Drawing from the resolving of distressed Crane Bank by Bank of Uganda (BOU) in 2016, Governor Mutebile said that BOU’s intervention was appropriate, downplaying critics who argued that Crane Bank ought to have been capitalized by the regulator.
“The Bank of Uganda has no obligation at all to bail out a distressed bank by providing it with liquidity support in the hope that it will some how be restored to financial health,” noted Mutebile during the conference.
Such an option, he said, “would be extremely dangerous” adding that “it would allow a distressed bank to continue to be mismanaged in the same manner that caused it to be distressed, thereby incurring further losses at the taxpayers’ cost”.
He argued that bailing out such a bank would imply to players within the financial sector that mismanagement of an institution carries no consequences for the owners and managers which he said undermines the financial system.
“A fundamental tenet of prudential regulation is avoidance of regulatory forbearance which allows a bank to continue operations normally when it can’t meet minimum capital requirements or it has problems in management”.
An inventory of assets and liabilities discovered that Crane Bank was massively insolvent with a core capital of -240bn as a result of mismanagement and alleged fraud. In January 2017, DFCU Bank took over Crane Bank.

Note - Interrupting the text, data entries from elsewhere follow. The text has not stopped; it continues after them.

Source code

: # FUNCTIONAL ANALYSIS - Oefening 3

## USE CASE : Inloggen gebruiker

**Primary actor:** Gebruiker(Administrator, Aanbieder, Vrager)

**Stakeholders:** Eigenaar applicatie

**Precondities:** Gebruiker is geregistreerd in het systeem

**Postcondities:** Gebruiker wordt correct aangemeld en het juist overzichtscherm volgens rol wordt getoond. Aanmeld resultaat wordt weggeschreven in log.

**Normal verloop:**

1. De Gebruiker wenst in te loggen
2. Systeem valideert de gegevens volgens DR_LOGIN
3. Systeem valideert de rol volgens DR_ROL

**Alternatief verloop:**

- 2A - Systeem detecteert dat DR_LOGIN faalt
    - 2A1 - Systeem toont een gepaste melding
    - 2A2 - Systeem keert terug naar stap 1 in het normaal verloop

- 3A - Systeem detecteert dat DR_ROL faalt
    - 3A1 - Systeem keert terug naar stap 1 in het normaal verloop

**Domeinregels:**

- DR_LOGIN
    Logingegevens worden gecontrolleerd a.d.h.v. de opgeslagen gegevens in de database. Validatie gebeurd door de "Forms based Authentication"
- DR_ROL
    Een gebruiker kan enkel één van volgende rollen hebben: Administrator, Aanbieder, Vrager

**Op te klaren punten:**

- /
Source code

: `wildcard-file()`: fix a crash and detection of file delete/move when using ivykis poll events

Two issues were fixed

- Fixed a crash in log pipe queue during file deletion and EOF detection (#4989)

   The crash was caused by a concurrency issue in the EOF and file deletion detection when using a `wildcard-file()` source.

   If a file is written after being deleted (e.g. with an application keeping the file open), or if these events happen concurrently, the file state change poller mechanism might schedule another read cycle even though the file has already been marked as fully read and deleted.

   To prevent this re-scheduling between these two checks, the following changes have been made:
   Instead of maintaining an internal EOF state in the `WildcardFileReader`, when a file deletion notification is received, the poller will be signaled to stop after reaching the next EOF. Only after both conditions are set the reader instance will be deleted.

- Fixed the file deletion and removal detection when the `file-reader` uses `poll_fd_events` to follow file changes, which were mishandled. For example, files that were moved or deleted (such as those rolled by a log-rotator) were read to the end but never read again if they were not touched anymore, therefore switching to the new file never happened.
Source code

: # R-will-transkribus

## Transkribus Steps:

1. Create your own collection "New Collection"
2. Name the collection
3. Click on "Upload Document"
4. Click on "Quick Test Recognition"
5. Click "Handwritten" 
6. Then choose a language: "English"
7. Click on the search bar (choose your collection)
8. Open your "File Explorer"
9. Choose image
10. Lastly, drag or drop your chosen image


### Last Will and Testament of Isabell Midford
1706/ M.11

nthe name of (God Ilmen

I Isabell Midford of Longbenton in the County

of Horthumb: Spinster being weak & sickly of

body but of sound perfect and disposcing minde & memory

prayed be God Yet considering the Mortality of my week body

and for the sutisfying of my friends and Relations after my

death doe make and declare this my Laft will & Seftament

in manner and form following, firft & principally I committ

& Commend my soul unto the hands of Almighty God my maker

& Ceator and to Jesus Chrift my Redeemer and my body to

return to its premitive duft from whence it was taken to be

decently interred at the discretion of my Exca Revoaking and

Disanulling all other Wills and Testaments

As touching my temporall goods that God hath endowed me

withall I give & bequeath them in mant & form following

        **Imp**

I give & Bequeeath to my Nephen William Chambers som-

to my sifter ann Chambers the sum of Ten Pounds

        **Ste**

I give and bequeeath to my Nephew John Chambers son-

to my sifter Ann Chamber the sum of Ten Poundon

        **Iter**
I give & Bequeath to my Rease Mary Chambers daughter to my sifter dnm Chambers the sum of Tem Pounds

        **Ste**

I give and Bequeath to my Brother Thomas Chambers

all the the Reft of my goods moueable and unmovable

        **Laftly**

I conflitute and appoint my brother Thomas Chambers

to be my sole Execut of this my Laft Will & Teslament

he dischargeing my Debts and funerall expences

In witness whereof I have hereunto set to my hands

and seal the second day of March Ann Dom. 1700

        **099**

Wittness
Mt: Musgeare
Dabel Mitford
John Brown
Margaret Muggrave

“The notion that Crane Bank would have been rehabilitated by the owners, the same people who were at least partly responsible for it’s failure, if only BOU had provided liquidity support was we believe completely untenable,” he said.
In order to protect the interests of the depositors as well as minimize Crane Bank’s losses, Mutebile said, the Central Bank had no other option other than take it over and resolve it.
While Bank of Uganda has equally been faulted for its failure or delay in detecting the insolvency of an institution that was the third largest bank in Uganda, Mutebile argued that such criticism should be realistic with what supervision can feasibly deliver in a market oriented financial system.
“It’s not possible for the regulator to detect all incidents of fraud because they are often concealed from external auditors and regulator,” he said.
He said that BOU can not guarantee that no bank will ever fail but that it can ensure timely interventions to protect depositors’ funds and that when a bank fails, it gets resolved quickly without undermining the stability of the financial system.
Since 2010, BOU has intervened in a total of 5 banks, closing 3 of them and taking 2 others in temporary statutory management. In none of the 5, the Governor said, have depositors lost their money.